§ READING TEXT:
───

Step 1: workspace setup

Create the workspace:

mkdir ssa_cfr && cd ssa_cfr
cargo init --vcs git

Replace the top-level Cargo.toml with a workspace manifest:

[workspace]
resolver = "2"
members = [
    "crates/game",
    "crates/solver",
    "crates/cli",
]

[workspace.package]
edition = "2021"
version = "0.1.0"
authors = ["Trevor Barnes"]

[workspace.dependencies]
rand = "0.10"
serde = { version = "1", features = ["derive"] }
serde_json = "1"
clap = { version = "4", features = ["derive"] }
burn = { version = "0.13", default-features = false, features = ["ndarray"] }

Create the three crates:

cargo new --lib crates/game
cargo new --lib crates/solver
cargo new --bin crates/cli

For each, update Cargo.toml's [package] section to use the workspace inheritance:

[package]
name = "ssa_game"  # or ssa_solver, ssa_cli
version.workspace = true
edition.workspace = true
authors.workspace = true

Step 2: the Game and GameState traits (game crate)

crates/game/src/lib.rs:

#![allow(unused)]
fn main() {
//! Core traits for two-player extensive-form games.

pub mod basic;
pub mod scaled;

use std::fmt::Debug;

/// Identifies who acts at a given decision point.

───

(Data records)
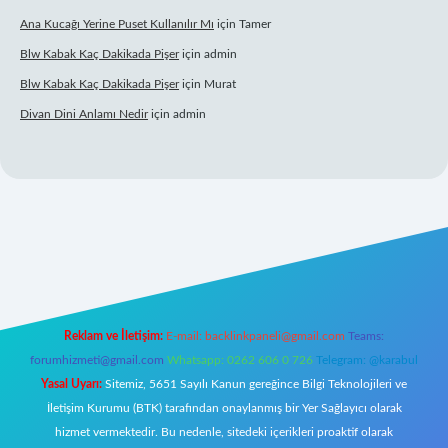
Ana Kucağı Yerine Puset Kullanılır Mı
için
Tamer
Blw Kabak Kaç Dakikada Pişer
için
admin
Blw Kabak Kaç Dakikada Pişer
için
Murat
Divan Dini Anlamı Nedir
için
admin
iş
Reklam ve İletişim:
E-mail:
backlinkpaneli@gmail.com
Teams:
forumhizmeti@gmail.com
Whatsapp: 0262 606 0 726
Telegram: @karabul
Yasal Uyarı:
Sitemiz, 5651 Sayılı Kanun gereğince Bilgi Teknolojileri ve
İletişim Kurumu (BTK) tarafından onaylanmış bir Yer Sağlayıcı olarak
hizmet vermektedir. Bu nedenle, sitedeki içerikleri proaktif olarak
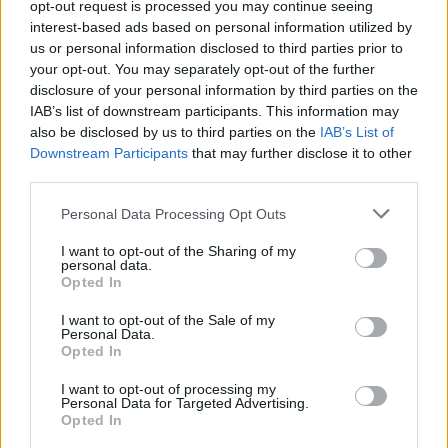
opt-out request is processed you may continue seeing
interest-based ads based on personal information utilized by
Οι πέντε πρώτες χώρες σε αριθμό θανάτων από
us or personal information disclosed to third parties prior to
τον κορονοϊό είναι η Ιταλία (10.023), η Ισπανία
your opt-out. You may separately opt-out of the further
disclosure of your personal information by third parties on the
(5.982), η Κίνα (3.300), το Ιράν (2.517) και η Γαλλία
IAB’s list of downstream participants. This information may
also be disclosed by us to third parties on the
IAB’s List of
(2.314). Τους περισσότερους θανάτους ανά
Downstream Participants
that may further disclose it to other
εκατομμύριο πληθυσμού έχουν Σαν Μαρίνο (648),
third parties.
Ιταλία (166), Ισπανία (128), Ανδόρρα (39) και
Personal Data Processing Opt Outs
Ολλανδία (37).
I want to opt-out of the Sharing of my
personal data.
Opted In
Την πρώτη πεντάδα σε αριθμό κρουσμάτων σε
I want to opt-out of the Sale of my
σοβαρή-κρίσιμη κατάσταση στα νοσοκομεία
Personal Data.
Opted In
αποτελούν η Γαλλία (4.273), η Ισπανία (4.165), η
I want to opt-out of processing my
Ιταλία (3.856), το Ιράν (3.206) και οι ΗΠΑ (2.666).
Personal Data for Targeted Advertising.
Opted In
Ελλάδα
κατάταξη
Κορωνοϊός
Κρούσματα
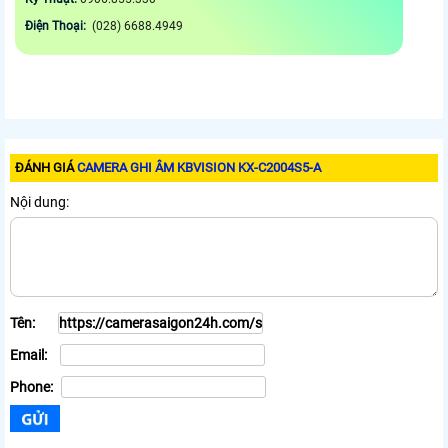
Điện Thoại:
(028) 6688.4949
ĐÁNH GIÁ
CAMERA GHI ÂM KBVISION KX-C2004S5-A
Nội dung:
Tên:
Email:
Phone:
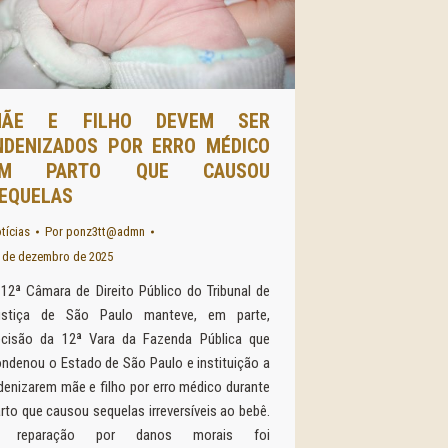
MÃE E FILHO DEVEM SER
NDENIZADOS POR ERRO MÉDICO
EM PARTO QUE CAUSOU
EQUELAS
tícias
Por
ponz3tt@admn
 de dezembro de 2025
12ª Câmara de Direito Público do Tribunal de
ustiça de São Paulo manteve, em parte,
ecisão da 12ª Vara da Fazenda Pública que
ndenou o Estado de São Paulo e instituição a
denizarem mãe e filho por erro médico durante
rto que causou sequelas irreversíveis ao bebê.
 reparação por danos morais foi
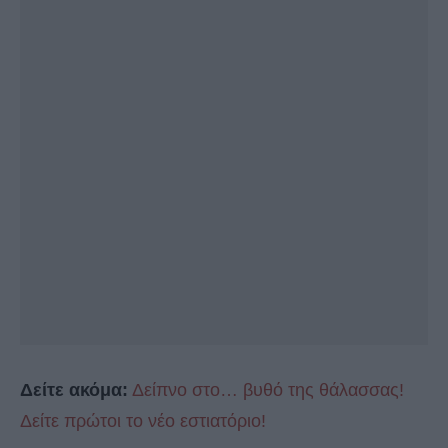
Δείτε ακόμα:
Δείπνο στο… βυθό της θάλασσας!
Δείτε πρώτοι το νέο εστιατόριο!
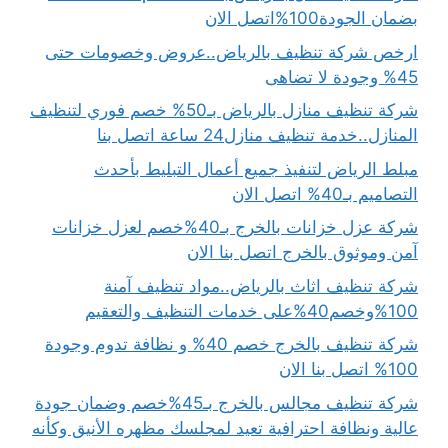
بضمان الجودة100%اتصل الان
ارخص شركة تنظيف بالرياض..عروض وخصومات حتى
45% وجودة لا تضاهى
شركة تنظيف منازل بالرياض بـ50% خصم فوري لتنظيف
المنازل..خدمة تنظيف منازل24 ساعة اتصل بنا
مبلط الرياض لتنفيذ جميع أعمال التبليط بأحدث
التصاميم بـ40% اتصل الان
شركة عزل خزانات بالخرج بـ40%خصم لعزل خزانات
آمن وموثوق بالخرج اتصل بنا الان
شركة تنظيف اثاث بالرياض..مواد تنظيف آمنة
100%وخصم40%على خدمات التنظيف والتعقيم
شركة تنظيف بالخرج خصم 40% و نظافة تدوم وجودة
100% اتصل بنا الان
شركة تنظيف مجالس بالخرج بـ45%خصم وضمان جودة
عالية ونظافة احترافية تعيد لمجلسك مظهره الأنيق وكأنه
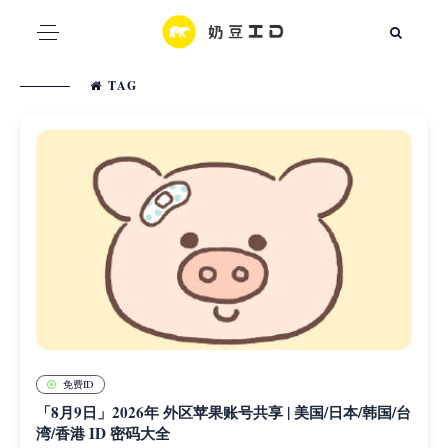
TAG
免费ID
「8月9日」2026年 外区苹果账号共享 | 美国/日本/韩国/台
湾/香港 ID 密码大全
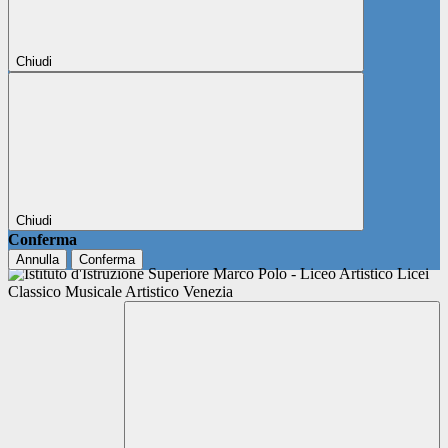
Chiudi
Chiudi
Conferma
Annulla
Conferma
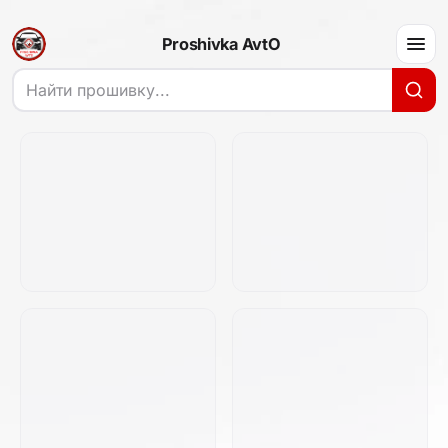
Proshivka AvtO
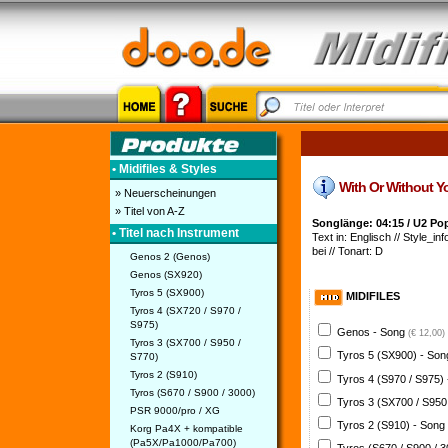
• Midifiles & Styles
With Or Without You
» Neuerscheinungen
» Titel von A-Z
Songlänge: 04:15 / U2 Po
• Titel nach Instrument
Text in: Englisch // Style_inf
bei // Tonart: D
Genos 2 (Genos)
Genos (SX920)
Tyros 5 (SX900)
MIDIFILES
Tyros 4 (SX720 / S970 /
S975)
Genos - Song
(€ 12,00)
Tyros 3 (SX700 / S950 /
Tyros 5 (SX900) - So
S770)
Tyros 2 (S910)
Tyros 4 (S970 / S975)
Tyros (S670 / S900 / 3000)
Tyros 3 (SX700 / S950
PSR 9000/pro / XG
Tyros 2 (S910) - Song
Korg Pa4X + kompatible
(Pa5X/Pa1000/Pa700)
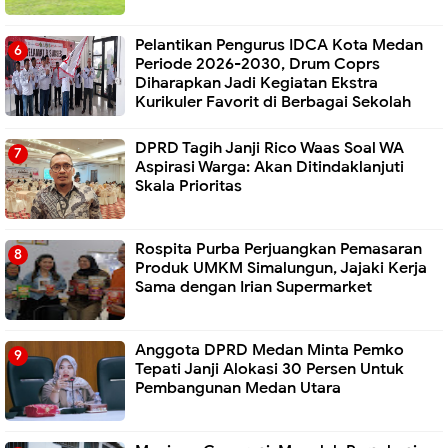
Pelantikan Pengurus IDCA Kota Medan
Periode 2026-2030, Drum Coprs
Diharapkan Jadi Kegiatan Ekstra
Kurikuler Favorit di Berbagai Sekolah
DPRD Tagih Janji Rico Waas Soal WA
Aspirasi Warga: Akan Ditindaklanjuti
Skala Prioritas
Rospita Purba Perjuangkan Pemasaran
Produk UMKM Simalungun, Jajaki Kerja
Sama dengan Irian Supermarket
Anggota DPRD Medan Minta Pemko
Tepati Janji Alokasi 30 Persen Untuk
Pembangunan Medan Utara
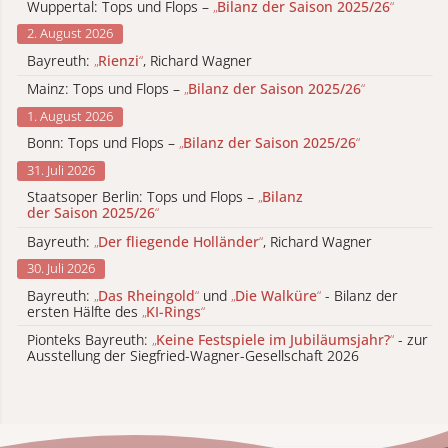
Wuppertal: Tops und Flops –
„
Bilanz der Saison 2025/26
“
2. August 2026
Bayreuth:
„
Rienzi
“
, Richard Wagner
Mainz: Tops und Flops –
„
Bilanz der Saison 2025/26
“
1. August 2026
Bonn: Tops und Flops –
„
Bilanz der Saison 2025/26
“
31. Juli 2026
Staatsoper Berlin: Tops und Flops –
„
Bilanz
der Saison 2025/26
“
Bayreuth:
„
Der fliegende Holländer
“
, Richard Wagner
30. Juli 2026
Bayreuth:
„
Das Rheingold
“
und
„
Die Walküre
“
- Bilanz der
ersten Hälfte des
„
KI-Rings
“
Pionteks Bayreuth:
„
Keine Festspiele im Jubiläumsjahr?
“
- zur
Ausstellung der Siegfried-Wagner-Gesellschaft 2026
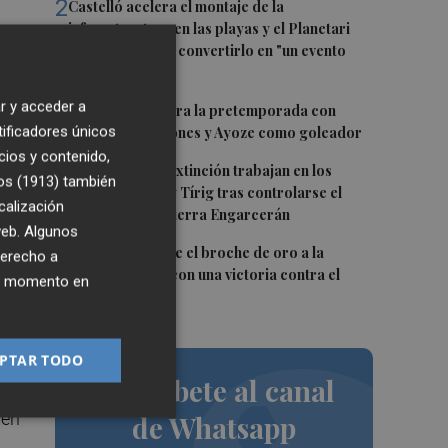
2
Castelló acelera el montaje de la
infraestructura en las playas y el Planetari
del eclipse para convertirlo en "un evento
histórico"
r y acceder a
3
El Villarreal cierra la pretemporada con
tificadores únicos
buenas sensaciones y Ayoze como goleador
cios y contenido,
4
Los medios de extinción trabajan en los
os (1913)
también
frentes de Catí y Tírig tras controlarse el
calización
incendio de la Sierra Engarcerán
 web. Algunos
5
El Villarreal pone el broche de oro a la
derecho a
pretemporada con una victoria contra el
una
ier momento en
Galatasaray
e
ido
PTAR TODO
Suscríbete al canal
 en
de Whatsapp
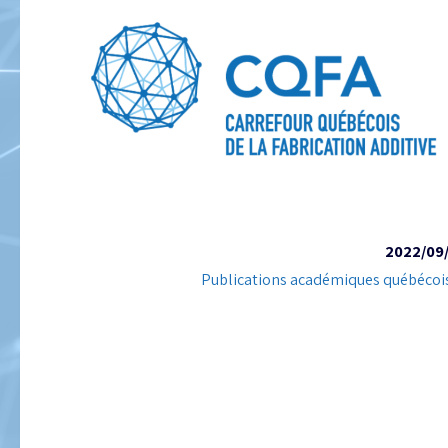
2022/09
Publications académiques québécoi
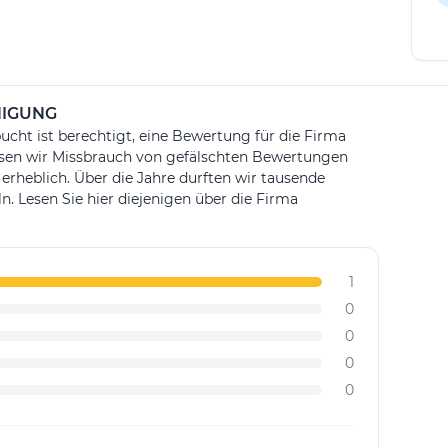
NIGUNG
ucht ist berechtigt, eine Bewertung für die Firma
ssen wir Missbrauch von gefälschten Bewertungen
 erheblich. Über die Jahre durften wir tausende
Lesen Sie hier diejenigen über die Firma
1
0
0
0
0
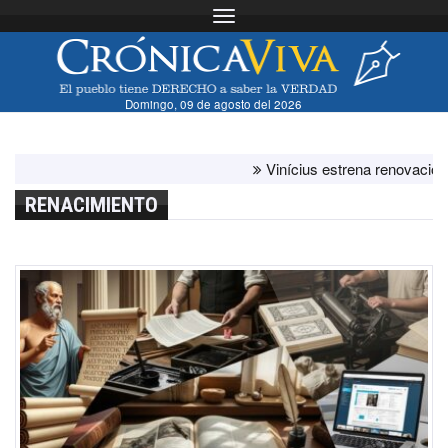
Toggle navigation
Domingo, 09 de agosto del 2026
Vinícius estrena renovación con e
RENACIMIENTO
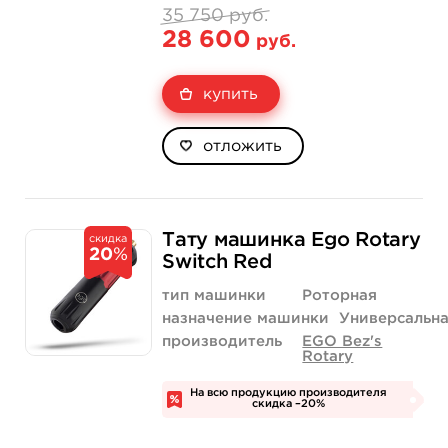
35 750 руб.
28 600
руб.
купить
отложить
Тату машинка Ego Rotary
скидка
20
%
Switch Red
тип машинки
Роторная
назначение машинки
Универсальн
производитель
EGO Bez's
Rotary
На всю продукцию производителя
скидка –20%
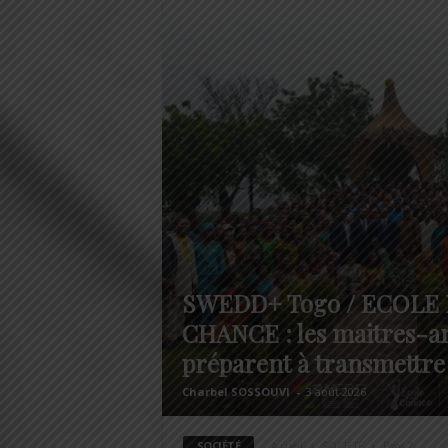
SWEDD+ Togo / ECOLE 
CHANCE : les maitres-ar
préparent à transmettre
Charbel SOSSOUVI
-
3 août 2026
SOCIÉTÉ
Accueil
SOCIÉTÉ
Page 2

───

§ TASK SET:
1. Answer these questions using the setup guide:
(a) What edition is set under [workspace.package]?
(b) Which of the three crates is created with the --bin flag?
(c) Which file does Step 2 name for the core traits?
2. In the listing, retype the stretch from the line containing "opt-out request is" through the line containing "(2.314). Τους περισσότερους θανάτους ανά", both included.

§ RESPONSES TO THE EXERCISE:
1.
(a) 2021
(b) crates/cli
(c) crates/game/src/lib.rs

2.
opt-out request is processed you may continue seeing
interest-based ads based on personal information utilized by
Οι πέντε πρώτες χώρες σε αριθμό θανάτων από
us or personal information disclosed to third parties prior to
τον κορονοϊό είναι η Ιταλία (10.023), η Ισπανία
your opt-out. You may separately opt-out of the further
disclosure of your personal information by third parties on the
(5.982), η Κίνα (3.300), το Ιράν (2.517) και η Γαλλία
IAB’s list of downstream participants. This information may
also be disclosed by us to third parties on the
IAB’s List of
(2.314). Τους περισσότερους θανάτους ανά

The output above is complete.